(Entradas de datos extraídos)

——————————

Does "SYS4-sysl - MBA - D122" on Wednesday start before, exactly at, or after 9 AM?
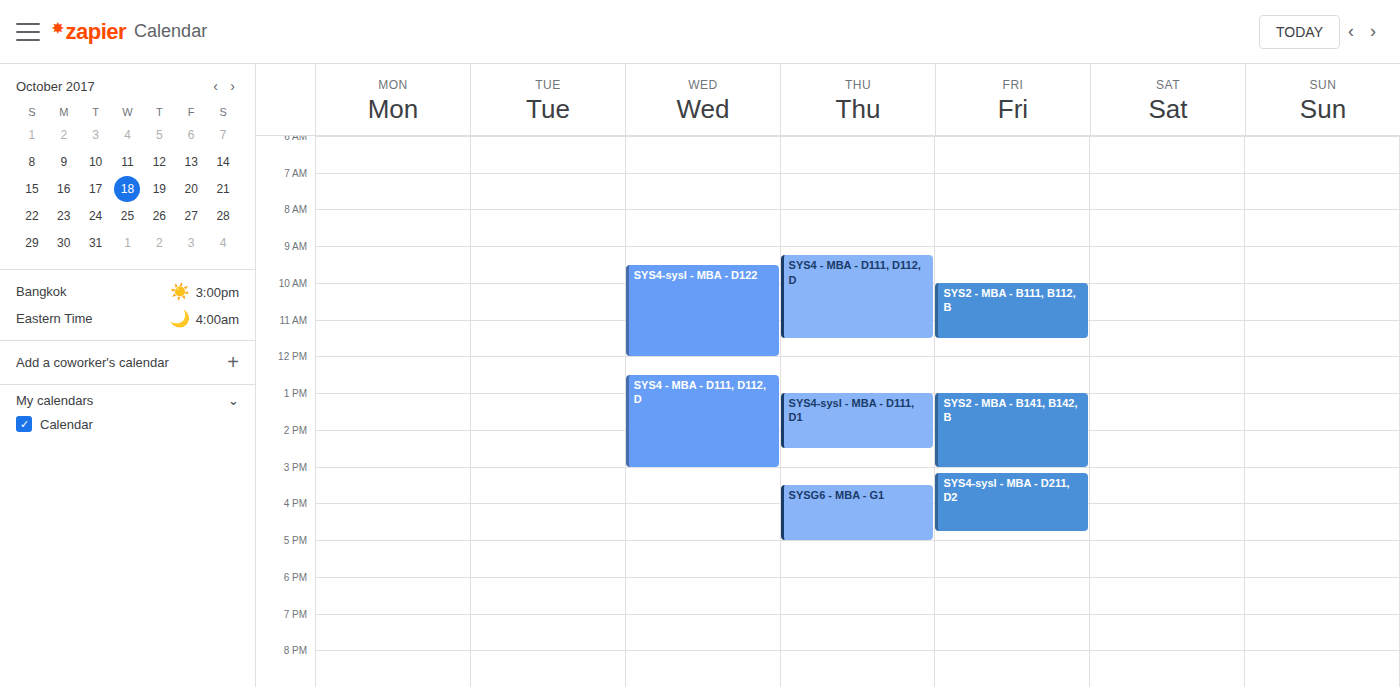
9:30 AM -- after 9 AM, 30 minutes below the 9 AM line.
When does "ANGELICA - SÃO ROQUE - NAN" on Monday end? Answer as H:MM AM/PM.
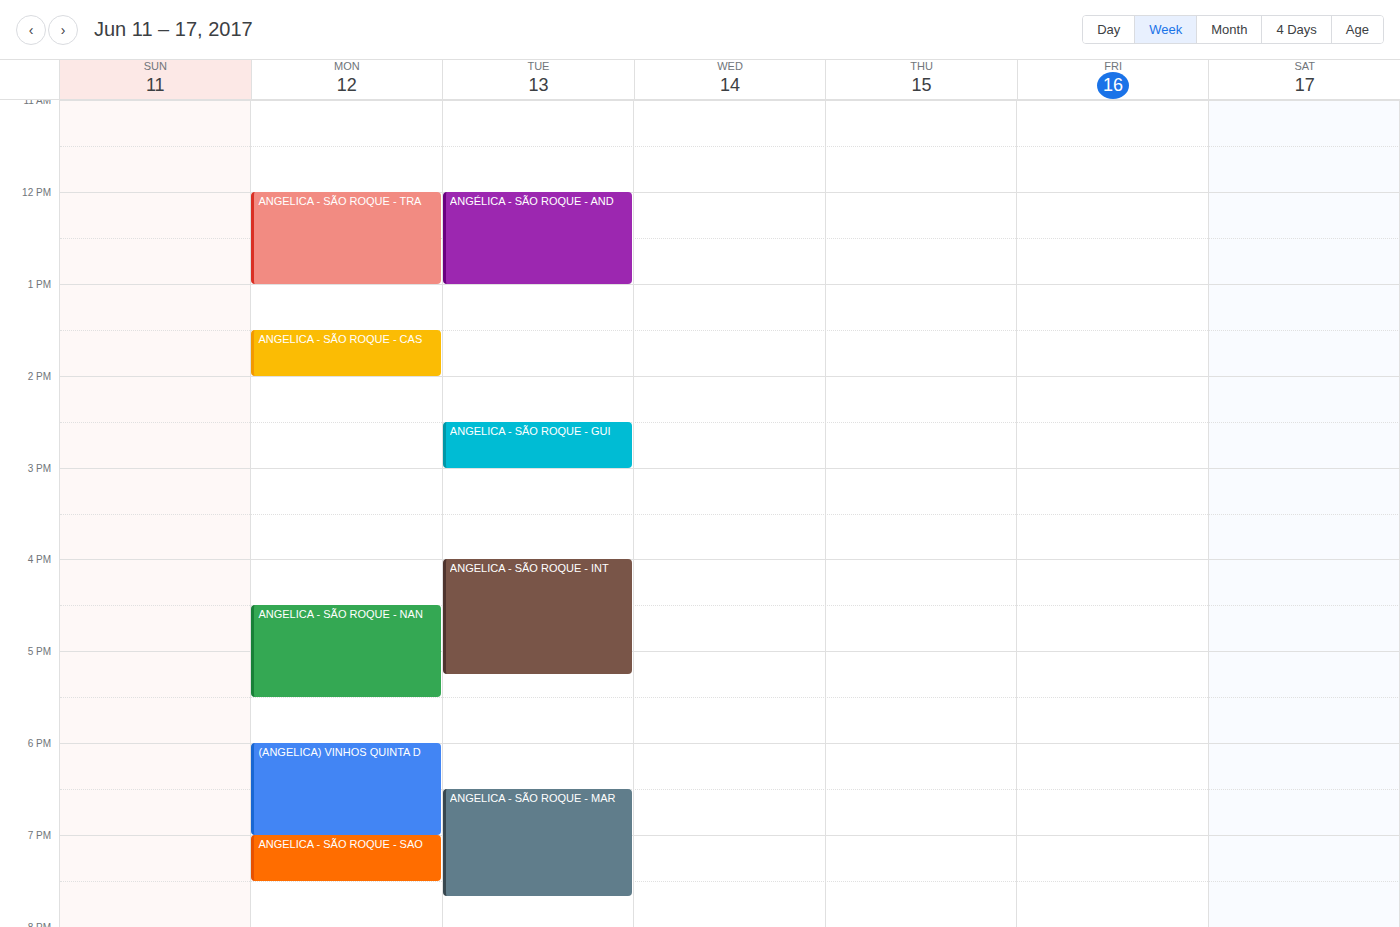
5:30 PM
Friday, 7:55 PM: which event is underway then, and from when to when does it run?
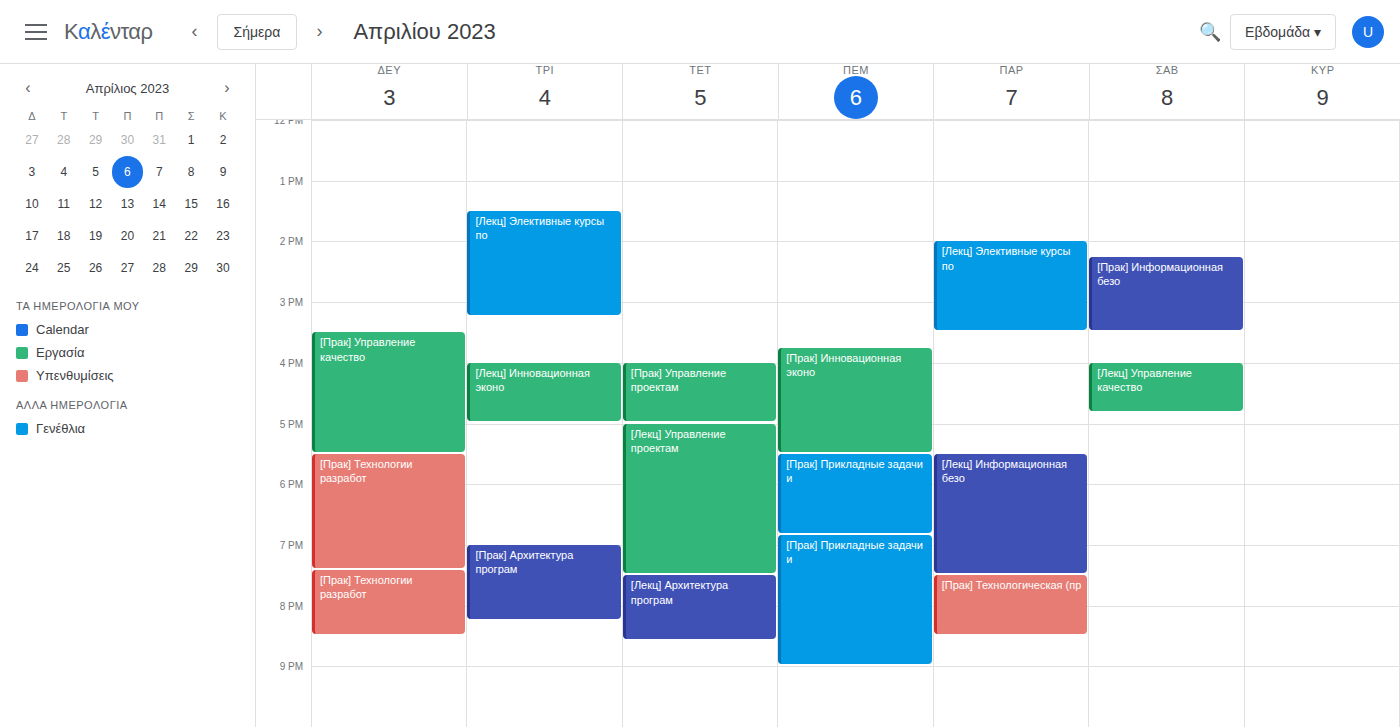
"[Прак] Технологическая (пр", 7:30 PM to 8:30 PM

——————————

Indique, copiándolas íntegramente, todas las líneas de las entradas anteriores en las que aparezca la palabra "after".

▶ **RESPUESTA**:
Does "SYS4-sysl - MBA - D122" on Wednesday start before, exactly at, or after 9 AM?
9:30 AM -- after 9 AM, 30 minutes below the 9 AM line.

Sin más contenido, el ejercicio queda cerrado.